21.1.2 A facsimile transmission is regarded as legible unless the addressee telephones the sender within 2 hours after transmission is received or regarded as received under error and informs the sender that it is not legible.
21.1.3 In this clause, a reference to an addressee includes a reference to an addressee’s officers, agents or employees.
21.2 Governing law and jurisdiction
21.2.1 The Agreement is governed by the laws of Victoria.
21.2.2 Each of the parties irrevocably submits to the non-exclusive jurisdiction of the courts of Victoria.
21.3.1 The Licensee may not assign, transfer or in any other manner deal with its rights under the Agreement without the prior written approval of the Company;
21.3.2 The Company may assign its rights under the Agreement provided it first notifies the Licensee.
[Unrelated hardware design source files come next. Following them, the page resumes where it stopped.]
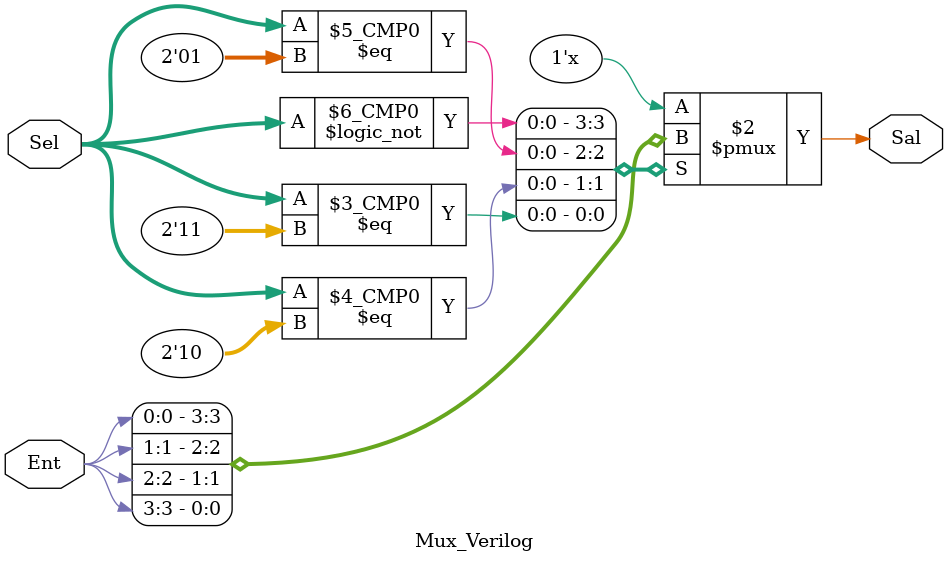
<source format=v>
`timescale 1ns / 1ps
module Mux_Verilog(Ent, Sel, Sal);

    input [3:0] Ent;
    input [1:0] Sel;
    output Sal; 
    reg Sal;
  
  always @(Sel or Ent)
  begin
    case (Sel)
	   2'b00 : Sal <= Ent[0];
		2'b01 : Sal <= Ent[1];
		2'b10 : Sal <= Ent[2];
		2'b11 : Sal <= Ent[3];
	 endcase
  end

endmodule

</source>
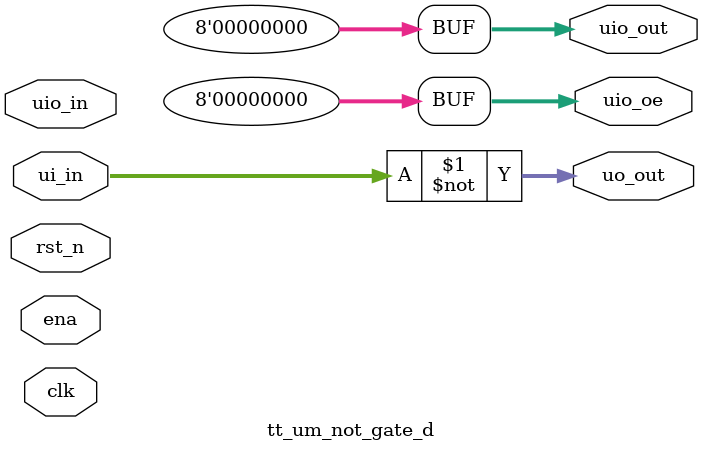
<source format=v>
/*
 * Copyright (c) 2024 Your Name
 * SPDX-License-Identifier: Apache-2.0
 */

`default_nettype none

module tt_um_not_gate_d (
    input  wire [7:0] ui_in,    // Dedicated inputs
    output wire [7:0] uo_out,   // Dedicated outputs
    input  wire  [7:0] uio_in,   // IOs: Input path
    output wire  [7:0] uio_out,  // IOs: Output path
    output wire  [7:0] uio_oe,   // IOs: Enable path (active high: 0=input, 1=output)
    input  wire     ena,      // always 1 when the design is powered, so you can ignore it
    input  wire       clk,      // clock
    input  wire       rst_n     // reset_n - low to reset
);



  // All output pins must be assigned. If not used, assign to 0.
  assign uo_out = ~ui_in; // Example: ou_out is the sum of ui_in and uio_in
  assign uio_out = 0;
  assign uio_oe  = 0;

endmodule

</source>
21.4 Prohibition and enforceability
21.4.1 Any provision of, or the application of any provision of, the Agreement or any power which is prohibited in any jurisdiction is, in that jurisdiction, ineffective only to the extent of that prohibition.
21.4.2 Any provision of, or the application of any provision of, the Agreement which is void, illegal or unenforceable in any jurisdiction does not affect the validity, legality or enforceability of that provision in any other jurisdiction or of the remaining provisions in that or any other jurisdiction.
Waiver of any right arising from a breach of the Agreement or of any power arising upon default under the Agreement must be in writing and signed by the party granting the waiver.
21.6 Entire agreement
The Agreement incorporates the entire understanding of the Company and the Licensee and supersedes all previous arrangements and understandings, written and oral, between them in relation to the same.
21.7 Costs and outlays
21.7.1 Each party must pay its own costs and outlays connected with the preparation and execution of the Agreement.
21.7.2 The Licensee must, when due or earlier, pay all stamp duty and other government duties and imposts payable from time to time in connection with the Agreement and all other documents and matters referred to in the Agreement.